Early in the day on Monday, April 15th, I had been visiting groups and snapping pictures around Notre Dame. It was a lovely day and the cathedral was as beautiful as ever. The crowds were out in full force and the line to the cathedral entrance was as usual snaking its way across the square. Everyone was in good spirits. The air was cool but the sun was shining. It felt like spring.
Before that, I had walked down from the Luxembourg Gardens. People were playing tennis and the spring plantings of colorful flowers was breathtaking against the backdrop of the Palace. After lunch I had grabbed an electric scooter from Lime. One of the students I was chatting with had told me what to do and I easily loaded the app onto my Phone. I sailed across town and had one of the greatest rides around Paris. I left the scooter by our office and locked it through the app. It was so cool. Paris never looked better.

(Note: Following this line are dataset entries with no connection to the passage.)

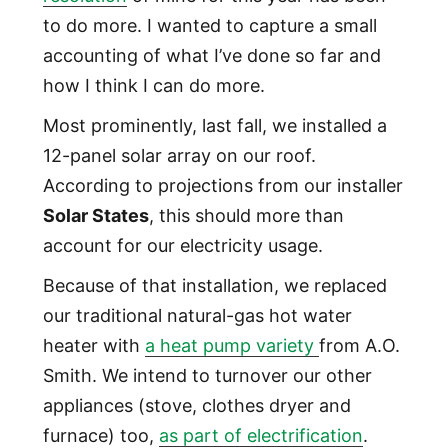
to do more. I wanted to capture a small
accounting of what I’ve done so far and
how I think I can do more.
Most prominently, last fall, we installed a
12-panel solar array on our roof.
According to projections from our installer
Solar States
, this should more than
account for our electricity usage.
Because of that installation, we replaced
our traditional natural-gas hot water
heater with
a heat pump variety
from A.O.
Smith. We intend to turnover our other
appliances (stove, clothes dryer and
furnace) too,
as part of electrification
.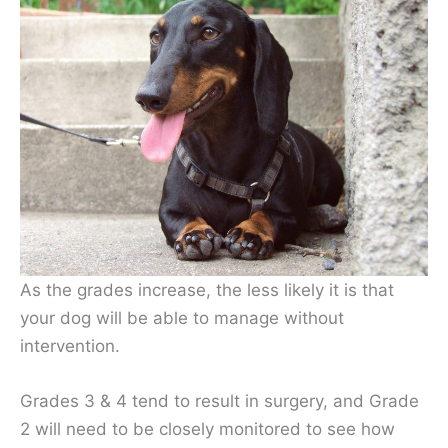
As the grades increase, the less likely it is that
your dog will be able to manage without
intervention.
Grades 3 & 4 tend to result in surgery, and Grade
2 will need to be closely monitored to see how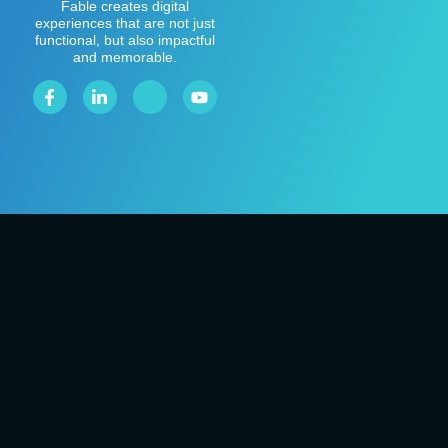
Fable creates digital
experiences that are not just
functional, but also impactful
and memorable.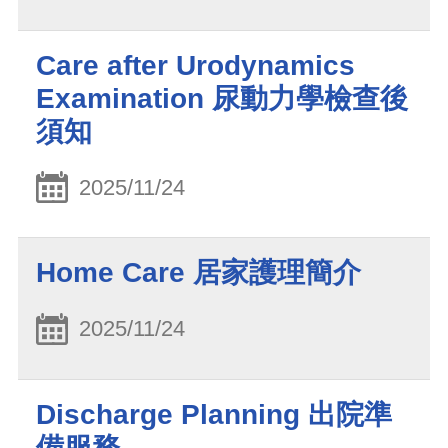
Care after Urodynamics
Examination 尿動力學檢查後
須知
2025/11/24
Home Care 居家護理簡介
2025/11/24
Discharge Planning 出院準
備服務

That evening I was with a lovely school group who were interested in fashion. I marched them through Bon Marche to scope out all the top designer names. I’ve never taken a group through there before…and probably never will again, but it was a trip! The faces on the chic and wealthy clientele was to die for. But then we came out of the store and saw the smoke in the sky.
We were over in the left bank near St Germain which is when I got a notification on my phone. Notre Dame was on fire. At first, I thought they were speaking about the Indiana school, Notre Dame University. And then another beep on my iPhone, then the kids got them too, and suddenly social media took over and we all realized that “the” Notre Dame was really on fire and that smoke in the sky was coming from the cathedral. It was serious.
We walked to a crepe place in Montparnasse and in every bar the TVs were turned on to the news. The smoke was pouring into the evening sky. The fire was out of control. The noise of the fire trucks was everywhere. The city literally froze and was transfixed. We went up to the Montparnasse tower to get a look. It was heart wrenching. In the near distance a huge fire with flames soaring into the night sky in the center of the city. It was tragic. But with just a turn of the head, Paris was glittering and was stunning (as it always is) as I looked west towards the beautiful Eiffel Tower.
Later I grabbed a Lime scooter and headed down to the end of the Boulevard St. Michel where a huge crowd had gathered. The police had cordoned off the access point to the cathedral, but you could see the north and south towers clearly. Still the glow of a fire was evident. It was after midnight by this time as the crowd began singing a beautiful prayer. A fire truck came rolling out, the crew exhausted, and the crowd cheered. Les pompiers. They saved the north tower and risked their lives. And in all of this I realized that Paris had experienced a beautiful moment wrapped in tragedy. They had come together very humbly and sang together and were respectful. You saw the power of this old lady of Paris; 900 years and not going away.
I hung out for a while to watch. The towers were in the distance but the spire and most of the beautiful interior that I had walked around earlier was long gone. Thankfully, nobody had died, and all of our groups were safe. Soon the reconstruction will begin. The foundations and the shell of the cathedral had been preserved. The towers are still there – not sparkling white as they were in the morning sun but strong and resolute. The bateaux will pass by along the Seine as they do every day and night and we will all remember it as it was. Notre Dame de Paris.
In the meantime, Paris will have its fair share of monuments to see. Travelers will keep on traveling and slowly we will be witness to a rebirth of this great lady of Paris. Travel changes lives.